At Microsoft, we have also developed a custom recursive splitter for our RAG applications designed for CJK text that uses token-length as the function to further split. This splitter implements the full list of separators in the W3C Requirements for Japanese Text Layout. Text split using this method will break at a meaningful boundary like a sentence ending, if possible and always yield chunks within the token length specified, no matter the language. This splitter is part of the prepdocs tool for our Semantic Search RAG Sample Application on GitHub and includes PDF parsing and GPT-Vision support with PDF images.

Overlapping Guidelines

When using chunking for search indexes in a vector store, you want to keep related information in the same chunks wherever possible. With large chunk sizes, the page, paragraph, or chapter of a document is a reliable marker of meaning but with smaller chunk sizes you may find yourself needing to split paragraphs between chunks. If important information is split between chunks it can be lost entirely to a similarity search algorithm. As a workaround, you can increase the overlap between chunks to an optimal size of 10-25%. This won’t catch all cases if the chunk size is particularly small, but it does improve recall rates.

Right-to-Left Text Layout

All CJK languages have a historical layout where text is written in columns and read top-to-bottom and right-to-left. Large Language Models predict the next token in a string of text based on the probability. This doesn’t change with top to bottom layout, but you do need to pay special consideration to how the text is processed from a file format.

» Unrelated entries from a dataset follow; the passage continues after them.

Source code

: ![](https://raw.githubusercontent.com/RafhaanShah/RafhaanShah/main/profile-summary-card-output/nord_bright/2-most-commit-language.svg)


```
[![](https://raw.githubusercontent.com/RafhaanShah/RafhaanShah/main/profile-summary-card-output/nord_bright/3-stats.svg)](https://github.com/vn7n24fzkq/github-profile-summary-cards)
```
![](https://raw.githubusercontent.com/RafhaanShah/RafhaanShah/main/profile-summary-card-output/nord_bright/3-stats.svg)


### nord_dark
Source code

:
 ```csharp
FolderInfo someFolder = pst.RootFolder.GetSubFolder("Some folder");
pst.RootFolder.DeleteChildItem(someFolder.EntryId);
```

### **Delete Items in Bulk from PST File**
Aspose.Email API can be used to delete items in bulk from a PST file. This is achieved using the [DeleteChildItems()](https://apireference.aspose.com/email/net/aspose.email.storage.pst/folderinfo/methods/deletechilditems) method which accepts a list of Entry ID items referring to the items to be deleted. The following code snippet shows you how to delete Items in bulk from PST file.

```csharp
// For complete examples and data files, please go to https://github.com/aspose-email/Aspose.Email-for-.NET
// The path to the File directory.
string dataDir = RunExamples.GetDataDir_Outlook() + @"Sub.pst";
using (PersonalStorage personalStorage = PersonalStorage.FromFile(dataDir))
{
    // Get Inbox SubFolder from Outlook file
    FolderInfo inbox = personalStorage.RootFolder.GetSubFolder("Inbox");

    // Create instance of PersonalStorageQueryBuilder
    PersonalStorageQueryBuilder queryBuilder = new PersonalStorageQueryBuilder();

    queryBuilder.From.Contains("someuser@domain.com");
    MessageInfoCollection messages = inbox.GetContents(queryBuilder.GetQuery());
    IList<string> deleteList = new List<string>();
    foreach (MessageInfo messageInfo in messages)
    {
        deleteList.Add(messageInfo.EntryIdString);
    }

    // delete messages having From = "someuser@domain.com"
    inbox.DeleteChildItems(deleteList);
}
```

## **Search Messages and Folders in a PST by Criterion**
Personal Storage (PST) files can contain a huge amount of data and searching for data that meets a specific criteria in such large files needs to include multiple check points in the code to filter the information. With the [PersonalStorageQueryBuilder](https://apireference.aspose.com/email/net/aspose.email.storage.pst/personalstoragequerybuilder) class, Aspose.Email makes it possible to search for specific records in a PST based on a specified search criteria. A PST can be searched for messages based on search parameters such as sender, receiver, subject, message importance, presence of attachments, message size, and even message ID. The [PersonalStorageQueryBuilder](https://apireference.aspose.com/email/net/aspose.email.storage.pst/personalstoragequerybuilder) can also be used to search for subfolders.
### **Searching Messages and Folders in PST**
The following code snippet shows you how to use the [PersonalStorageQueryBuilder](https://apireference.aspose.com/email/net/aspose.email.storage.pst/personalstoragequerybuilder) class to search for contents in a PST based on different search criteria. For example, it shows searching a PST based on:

Microsoft Word for example has a Text Layout option where text can be written in a top to bottom orientation. When using the .DOCX format, each column is stored as a paragraph and typically no punctuation is used to mark the end of a column:

Screenshot of Word for Mac with column layout

When reading top to bottom orientation from Python, the results depend on what format the file was stored. If the file is retained in DOCX format you can use any OpenXML parser, like python-docx to read the file and iterate through the paragraphs.

>>> import docx
>>> doc = docx.Document('top to bottom.docx')
>>> for para in doc.paragraphs:
...   print(para.text)
... 

かくばかり
波風あらき
沖なれど
ほのかに
見ゆる
いさり火の影

Unlike left-to-right paragraphs where text will be one or many sentences, top to bottom orientation will be a paragraph per sentence, so you may want to merge the paragraphs with a period before embedding.

If the document is stored as PDF, results will vary dramatically between the tool used to create the PDF and the library used to read the PDF. You will find that most PDF libraries will extract the text either in the wrong order (left to right), or in the right order but with a line break between each character:

>>> import pypdf
>>> reader = pypdf.PdfReader(open('TopToBottom_Test.pdf', 'rb'))
>>> reader.pages[0].extract_text()
' \nか\nく\nば\nか\nり 波\n風\nあ\nら\nき 沖\nな\nれ\nど ほ\nの\nか\nに 見\nゆ\nる い\nさ\nり\n火\nの\n影 \n '

If possible, retain documents in OpenXML format or a format that specifically supports top to bottom orientation before extracting text.

Summary and Recommendations

  • When working with CJK you need to factor in roughly twice the number of tokens to text than you would with English.
  • Use a hybrid token and character-based recursive text splitter
  • Customize any text splitters with the W3C standard for Japanese text
  • Look for right to left documents and check for invalid parsing in PDFs, if possible keep in a format like Word OpenXML docx.